Judgment will be required in applying this guidance to situations when the insurer has purchased reinsurance on only a portion of a cohort and the cohort is generating a loss, or in situations when the insurer has purchased reinsurance on multiple cohorts, some of which have reached the 100% cap and others have not.
Reinsurance recoverable “floor”
The liability for future benefits on directly written contracts is prohibited from being less than zero (i.e., an asset) at the level of aggregation at which liabilities are measured. The net premium calculation can result in a liability balance of less than zero that must be floored at zero for products when the rate of premium increase exceeds the rate of increase in the assumed mortality rate over the term of the contract, such as yearly renewable term insurance. In these situations, an entity would recognize a charge to income to prevent the recognition of an asset.

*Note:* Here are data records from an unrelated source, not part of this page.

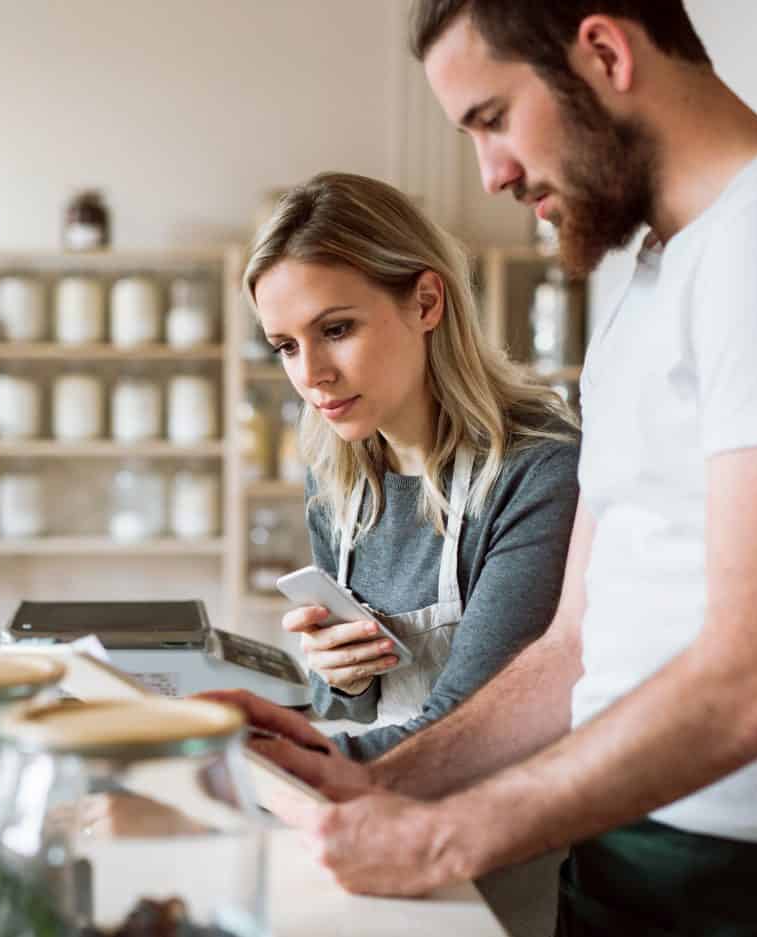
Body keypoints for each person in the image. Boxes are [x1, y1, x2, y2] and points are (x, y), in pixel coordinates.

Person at [207, 2, 757, 934]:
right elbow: (574, 652)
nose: (491, 173)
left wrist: (444, 836)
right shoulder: (652, 287)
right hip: (623, 870)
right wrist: (366, 772)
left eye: (491, 119)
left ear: (604, 51)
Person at [245, 171, 580, 761]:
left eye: (337, 329)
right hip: (393, 800)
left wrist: (254, 764)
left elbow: (471, 726)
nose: (311, 374)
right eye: (287, 346)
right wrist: (337, 677)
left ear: (426, 302)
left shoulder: (538, 472)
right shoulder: (336, 476)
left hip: (504, 818)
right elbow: (345, 707)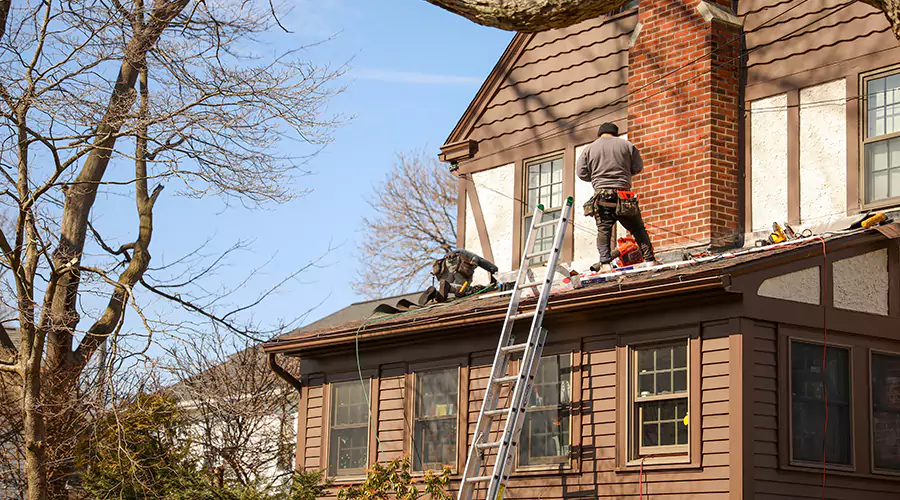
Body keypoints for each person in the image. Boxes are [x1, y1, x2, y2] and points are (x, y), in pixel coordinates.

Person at [577, 122, 657, 272]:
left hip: (602, 195)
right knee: (638, 229)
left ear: (600, 134)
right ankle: (650, 261)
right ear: (615, 133)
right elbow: (637, 167)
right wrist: (624, 173)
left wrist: (596, 177)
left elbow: (581, 173)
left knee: (604, 230)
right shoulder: (627, 146)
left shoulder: (589, 149)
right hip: (624, 195)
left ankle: (605, 263)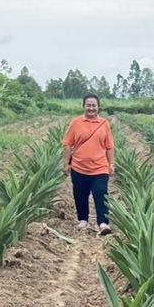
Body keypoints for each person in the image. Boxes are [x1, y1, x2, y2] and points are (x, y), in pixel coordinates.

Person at [62, 94, 116, 234]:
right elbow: (67, 144)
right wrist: (66, 164)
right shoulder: (76, 123)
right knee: (80, 194)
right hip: (79, 167)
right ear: (83, 106)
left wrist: (111, 164)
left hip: (100, 167)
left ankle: (103, 223)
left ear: (98, 107)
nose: (91, 108)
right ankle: (83, 220)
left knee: (101, 193)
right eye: (88, 105)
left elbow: (109, 146)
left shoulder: (104, 124)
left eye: (94, 105)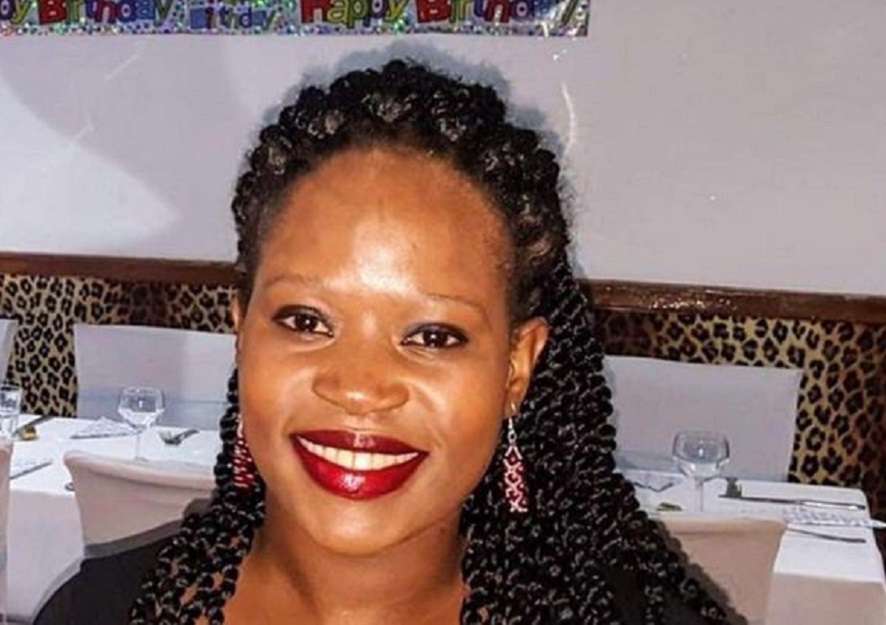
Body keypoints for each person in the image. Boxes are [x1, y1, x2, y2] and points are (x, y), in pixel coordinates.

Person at [38, 59, 734, 625]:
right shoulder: (100, 611)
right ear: (242, 331)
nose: (359, 387)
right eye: (306, 320)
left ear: (516, 367)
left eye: (432, 334)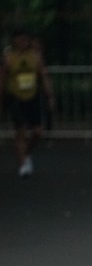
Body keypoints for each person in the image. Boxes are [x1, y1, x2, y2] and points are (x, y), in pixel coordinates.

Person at [0, 28, 55, 177]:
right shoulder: (9, 58)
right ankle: (23, 163)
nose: (22, 42)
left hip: (32, 97)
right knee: (21, 131)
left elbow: (43, 75)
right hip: (16, 98)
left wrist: (49, 95)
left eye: (24, 39)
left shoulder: (35, 56)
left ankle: (26, 152)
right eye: (19, 40)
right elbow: (2, 78)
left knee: (37, 132)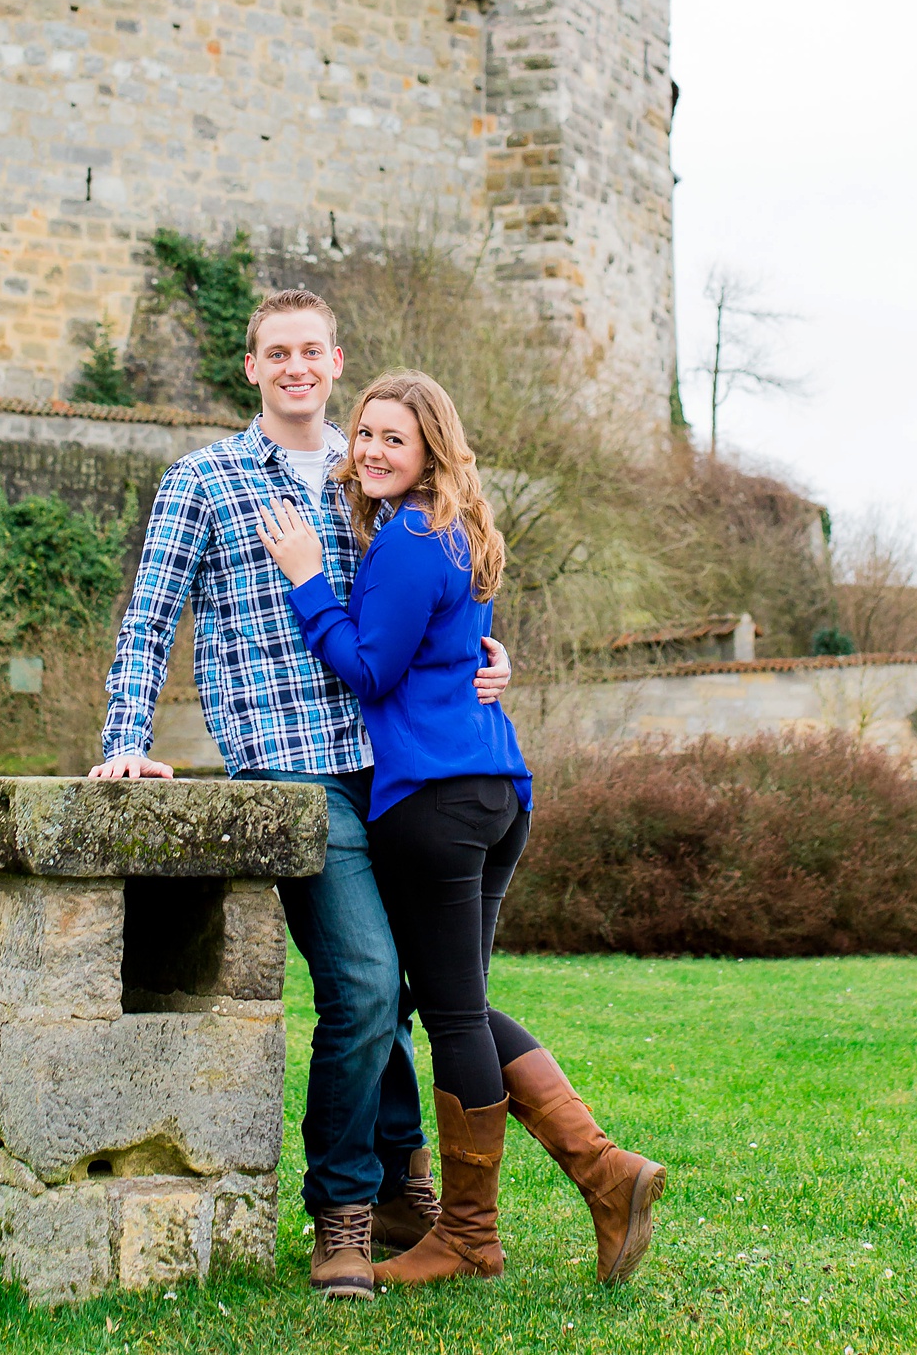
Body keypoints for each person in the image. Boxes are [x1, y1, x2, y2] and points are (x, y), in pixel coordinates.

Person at [89, 291, 513, 1299]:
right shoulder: (205, 479)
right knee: (367, 984)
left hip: (400, 769)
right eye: (275, 352)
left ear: (334, 361)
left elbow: (434, 595)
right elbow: (150, 619)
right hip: (291, 770)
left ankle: (419, 1187)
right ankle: (344, 1211)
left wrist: (491, 659)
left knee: (416, 988)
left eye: (310, 351)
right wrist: (124, 741)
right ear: (251, 368)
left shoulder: (371, 474)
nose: (294, 367)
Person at [258, 369, 664, 1292]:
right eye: (361, 433)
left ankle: (478, 1235)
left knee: (449, 1013)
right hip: (497, 792)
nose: (368, 450)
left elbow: (368, 668)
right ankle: (605, 1174)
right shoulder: (461, 526)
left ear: (430, 450)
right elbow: (452, 645)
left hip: (436, 801)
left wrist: (308, 582)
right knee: (464, 1005)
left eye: (391, 439)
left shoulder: (406, 539)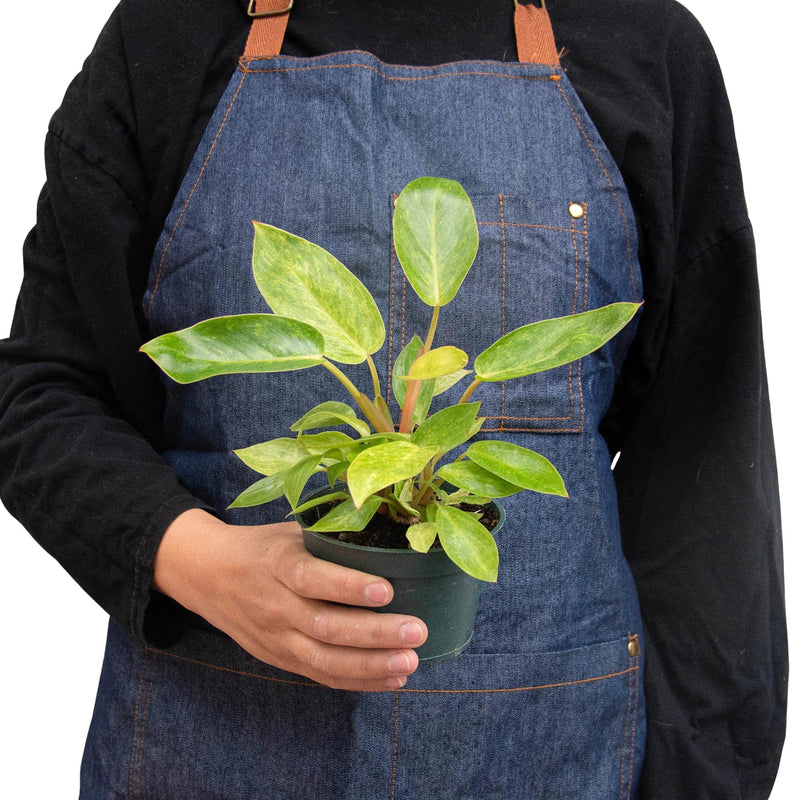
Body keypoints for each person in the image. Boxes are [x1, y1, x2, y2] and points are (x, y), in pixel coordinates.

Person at [0, 1, 786, 797]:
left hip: (544, 750)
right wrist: (195, 561)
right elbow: (38, 390)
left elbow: (703, 481)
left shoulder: (643, 44)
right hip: (208, 741)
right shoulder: (168, 36)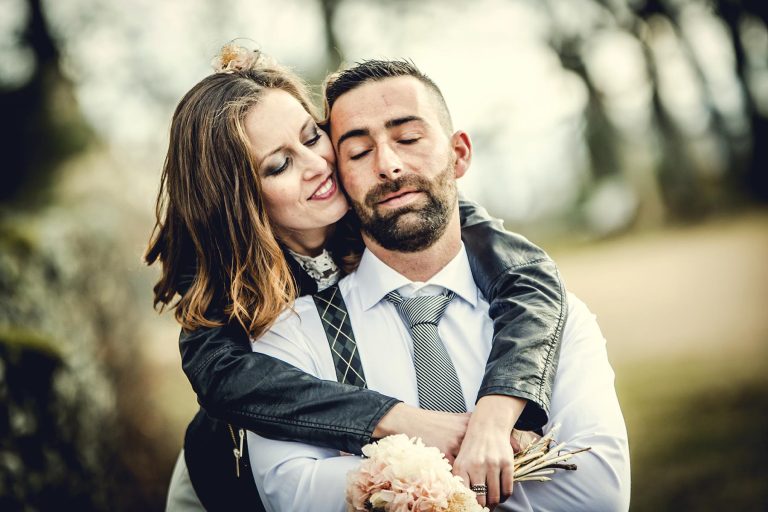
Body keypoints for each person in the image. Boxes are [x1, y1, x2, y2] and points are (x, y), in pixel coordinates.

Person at [145, 45, 567, 510]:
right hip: (228, 487)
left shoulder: (385, 202)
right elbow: (225, 376)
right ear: (239, 199)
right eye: (279, 165)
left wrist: (497, 407)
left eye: (312, 137)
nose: (317, 165)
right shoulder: (219, 272)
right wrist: (399, 420)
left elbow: (529, 277)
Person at [245, 59, 631, 511]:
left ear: (460, 153)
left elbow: (599, 492)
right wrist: (483, 455)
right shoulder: (292, 336)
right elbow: (293, 497)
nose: (388, 164)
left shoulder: (552, 316)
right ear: (339, 180)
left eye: (408, 138)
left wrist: (379, 482)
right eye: (358, 152)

There is no specific guidance as to how the” liability floor” guidance for direct contracts impacts the measurement of the reinsurance recoverable. We believe an acceptable interpretation is that in situations when the ceding entity is prohibited from recognizing an asset on the direct contracts in accordance with the liability floor provisions, it may also not recognize a liability relating to the purchased reinsurance contract.
However, there may be certain circumstances when the recognition of a reinsurance liability may be appropriate. For example, a noncancellable yearly renewable increasing premium term or excess of loss reinsurance contract may be purchased to reinsure level premium direct insurance contracts. In that circumstance, following the net premium approach and constant margin principle discussed for the ceded reinsurance transaction, a ceded reinsurance liability may result. Conceptually, a net liability can result in various situations in which cash flows relating to ceded premium are lower (or benefits are higher) in earlier periods but the impact of reinsurance is recognized for accounting purposes on a constant margin basis.